Basic research can lead to cures, drugs and other scientific breakthroughs through collaboration, confirms a new study in Heliyon. Understanding the extent of the collaboration that leads to breakthroughs could help research institutions plan and evaluate their own collaborative efforts.
The authors of the new study, from NET ESOLUTIONS Corporation (NETE), Gladstone Institutes, UCSF, and Elsevier, combined data mining with old-fashioned detective techniques to understand what led to the development of five major anti-cancer drugs. Their results reveal how research collaboration, grants and publications combined to make the drugs possible.
"I think our work serves as a reminder that basic science preceded and influenced these translational breakthroughs through collaboration," said corresponding author Dr. George Chacko of NETE. "Public funding of basic research has many translational benefits; the inherently collaborative nature of scientific discovery leads to breakthroughs."
In the study, the researchers used anti-cancer drugs as case studies for their methodology. They data mined public and commercial data sources, including: clinical trials; Food and Drug Administration (FDA) documents; patent applications; grant applications; and peer-reviewed papers on Scopus and PubMed.
To map the history of the development of five drugs -- Imatinib, Sunitinib, Nelarabine, Ramucirumab and Alemtuzumab (Campath) -- the team identified more than 235 researchers in five large networks, who collectively produced 106,000 peer-reviewed papers. They analyzed citations to identify a core set of publications that were cited in all the networks, including 14 publications that were common to all five networks.
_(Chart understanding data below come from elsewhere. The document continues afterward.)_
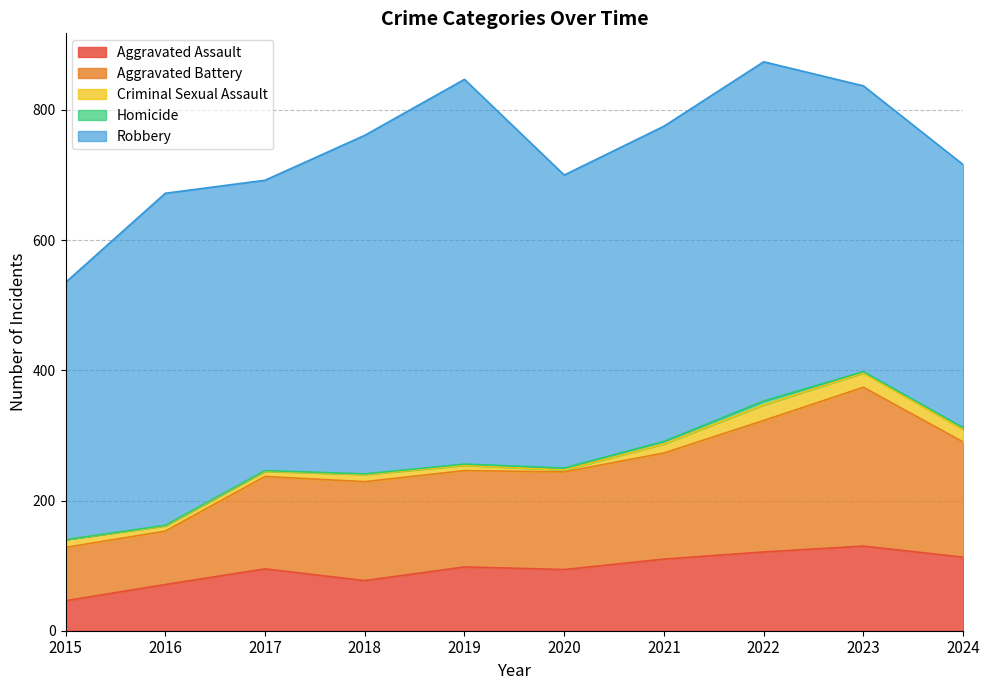

Reading left to right, what are all the values shown in this chart?

Aggravated Assault: 2015=46	2016=71	2017=95	2018=77	2019=98	2020=94	2021=110	2022=121	2023=130	2024=113
Aggravated Battery: 2015=82	2016=82	2017=142	2018=152	2019=148	2020=150	2021=163	2022=202	2023=244	2024=177
Criminal Sexual Assault: 2015=12	2016=8	2017=8	2018=11	2019=8	2020=3	2021=14	2022=24	2023=22	2024=19
Homicide: 2015=0	2016=1	2017=1	2018=1	2019=2	2020=3	2021=4	2022=6	2023=2	2024=3
Robbery: 2015=395	2016=510	2017=446	2018=520	2019=591	2020=450	2021=484	2022=521	2023=439	2024=404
"We were surprised (and delighted) by the small number of cited publications that were common to the collaboration networks, and surprised to discover how influential they were in shaping future thought," commented Dr. Chacko..
The researchers say their new approach can be easily modified and extended to other areas. It can be used to document the very large scientific collaborations that occur over many years and span basic to translational research, revealing how collaboration results in discovery and innovation that benefits the public.
However, the authors add two notes of caution. Bibliometrics, central to the study, has limitations because of varying citation practices across disciplines as well as data quality. Secondly, the team wasn't able to get access to complete funding and peer review records.
"For us, this paper is a step towards the larger goal of being able to document inputs in science and map them to outputs and outcomes. Studies like this enable greater accessibility and transparency and facilitate large-scale work. Digital methods will continue to enable greater transparency and better evaluation science," said Dr. Chacko.
The study is itself the result of a successful cross-institutional collaboration -- one that took the team a year to build.
"We are lucky to have such good collaborators," Dr. Chacko added. "The NETE component of this collaboration was an unfunded thought experiment that was conducted off-hours -- in the evenings, nights and at weekends. We now have some funding to extend this work, which is very helpful and I'm grateful to NETE for supporting these ideas."